Adults have tons of complex parts that would break if you froze them, and unfreezing them would break more since it takes so long, and they all have to be working at once or it doesn’t work.

I would then take a bit of an ice cube out of a freezer, and sit it on the counter next to some frozen piece of meat. In ten minutes I’d show them the water from the sliver of ice cube that already melted, and then knock the frozen meat off of the counter to get a good thud. Maybe even show them in an hour how only a small part of the outside is even remotely defrosted. No good, you see, because everything in an adult has to be working at once. We can’t magically make it unfreeze all at once. That is one dead adult we’re eating for dinner. (Bonus points if you’re a cannibal and you actually used a frozen adult for this).

Simple small thing, ok. Big complex thing, not ok.

It skips some details, but, it gets the job done.

Anonymous 0 Comments

it’s a function of limiting current technology. the concept is more or less simple, and we’ll get there. there was an ELI5 question the other day asking why freezer burn exists. similar reasoning, and avoiding that is key.

Anonymous 0 Comments

I’m assuming you’re talking about reanimation.

Tom Scott recently published a very interesting video, where he interviewed a scientist tangentially involved in the invention of the microwave, he was using it to experiment on reanimating mice.

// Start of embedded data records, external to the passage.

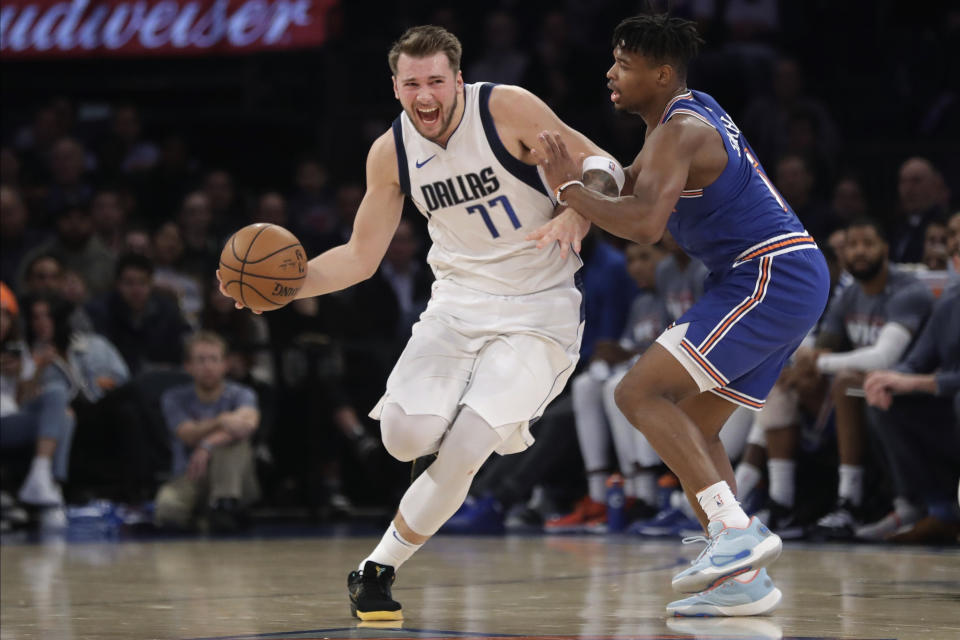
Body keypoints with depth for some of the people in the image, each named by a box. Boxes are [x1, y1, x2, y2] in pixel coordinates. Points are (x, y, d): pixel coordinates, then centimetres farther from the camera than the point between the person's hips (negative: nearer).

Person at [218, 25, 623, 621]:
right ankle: (489, 414, 15)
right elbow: (361, 257, 7)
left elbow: (602, 166, -9)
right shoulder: (391, 153, -2)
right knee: (406, 435, -20)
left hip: (538, 307, -4)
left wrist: (576, 212, -32)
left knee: (462, 453, -18)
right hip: (460, 298, 4)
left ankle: (379, 569, 1)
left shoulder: (508, 109, -15)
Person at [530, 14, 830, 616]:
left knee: (640, 392, -16)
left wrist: (571, 189, -18)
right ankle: (745, 578, 4)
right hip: (794, 279, 10)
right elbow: (631, 187, 30)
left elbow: (645, 223, -29)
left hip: (769, 278, -10)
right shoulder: (693, 113, 18)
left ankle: (737, 531, -26)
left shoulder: (680, 131, -14)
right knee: (691, 425, 11)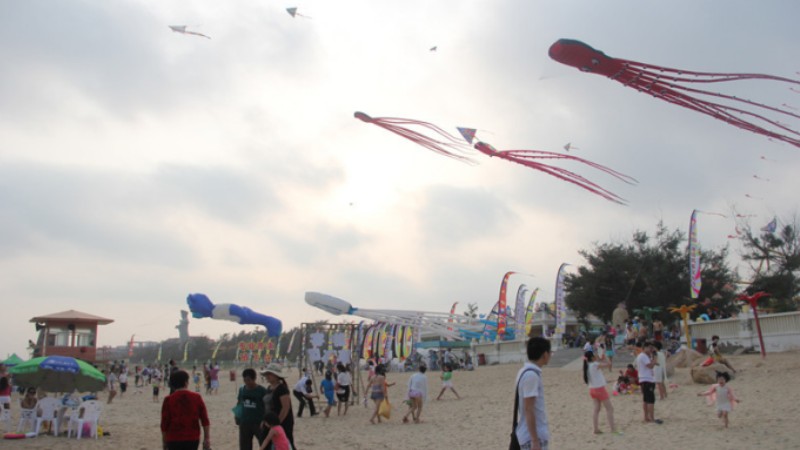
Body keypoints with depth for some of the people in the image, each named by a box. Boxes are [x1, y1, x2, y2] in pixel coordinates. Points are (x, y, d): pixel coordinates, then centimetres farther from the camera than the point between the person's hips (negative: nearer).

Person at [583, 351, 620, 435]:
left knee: (597, 409, 12)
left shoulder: (587, 366, 2)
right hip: (600, 389, -7)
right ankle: (613, 429, -2)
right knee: (609, 408, 1)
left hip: (592, 389, 7)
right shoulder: (595, 365, -19)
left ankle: (596, 429, 10)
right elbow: (609, 363, -17)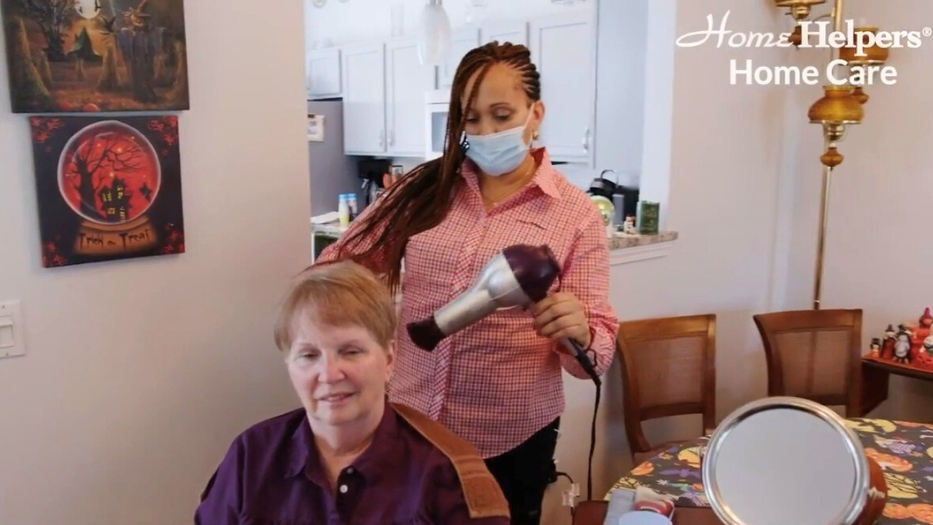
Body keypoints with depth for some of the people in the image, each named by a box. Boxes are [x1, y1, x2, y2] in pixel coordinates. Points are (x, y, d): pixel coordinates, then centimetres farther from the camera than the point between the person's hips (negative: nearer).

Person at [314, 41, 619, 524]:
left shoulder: (575, 214, -6)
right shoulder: (424, 188, 1)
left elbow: (597, 351, -8)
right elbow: (346, 261, 6)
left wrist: (579, 334, -30)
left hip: (510, 440, -2)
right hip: (409, 422, 3)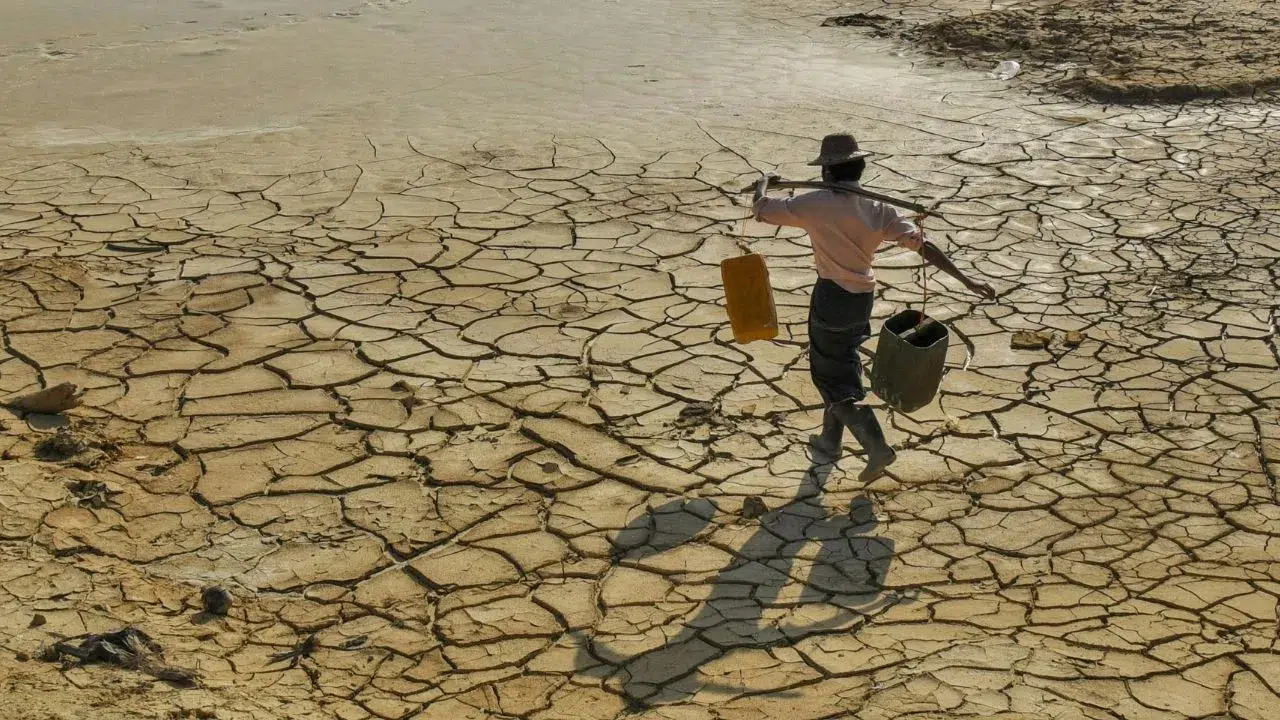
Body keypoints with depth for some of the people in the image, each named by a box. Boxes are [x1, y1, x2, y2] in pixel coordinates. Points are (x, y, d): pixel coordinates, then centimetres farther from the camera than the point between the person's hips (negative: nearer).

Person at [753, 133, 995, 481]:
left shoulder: (817, 204, -16)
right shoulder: (878, 209, -3)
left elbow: (763, 211, -9)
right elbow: (922, 245, -8)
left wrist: (763, 185, 14)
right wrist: (965, 280, -8)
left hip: (831, 298, -6)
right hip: (863, 297, 6)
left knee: (833, 377, 5)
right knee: (839, 367, 24)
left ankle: (876, 447, -6)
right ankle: (830, 440, 39)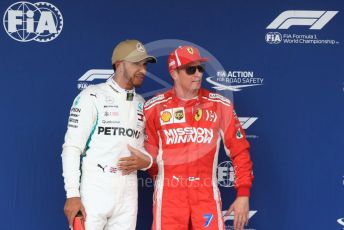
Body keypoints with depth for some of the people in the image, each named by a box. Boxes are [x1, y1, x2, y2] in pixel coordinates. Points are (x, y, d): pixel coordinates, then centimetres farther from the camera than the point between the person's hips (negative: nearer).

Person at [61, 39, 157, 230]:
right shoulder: (92, 96, -5)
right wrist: (72, 194, -16)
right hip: (93, 192, -5)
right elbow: (72, 147, -9)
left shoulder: (141, 104, 14)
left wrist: (146, 161, -3)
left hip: (128, 194, 6)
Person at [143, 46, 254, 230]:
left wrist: (243, 194, -2)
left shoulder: (220, 105, 2)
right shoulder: (155, 108, 0)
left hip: (206, 194, 1)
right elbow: (149, 152, 8)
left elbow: (239, 151, 3)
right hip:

The short answer to your question, is that they were only able to get it to work for small things – it worked for some of the mice, but for larger creatures it doesn’t work well, and that goes for both the reanimation process and also for the freezing process.

Anonymous 0 Comments

The bigger a living organism is, the harder it is to freeze it quickly enough to not permanently damage it.

This is because, generally speaking, you can only cool the surface of something, but you have to cool its whole volume.

If you have something that you can freeze and you make it twice as big, the new, bigger thing has ~8x the amount of material to cool, but only ~4x the surface area to cool it with. So it’s effectively twice as hard to cool down.

This just gets worse and worse as you get bigger and bigger. Freezing an embryo is thousands of times easier than freezing a grown adult. There were experiments decades ago where hamsters were frozen and revived, but that’s about as large as can be done with living things on Earth.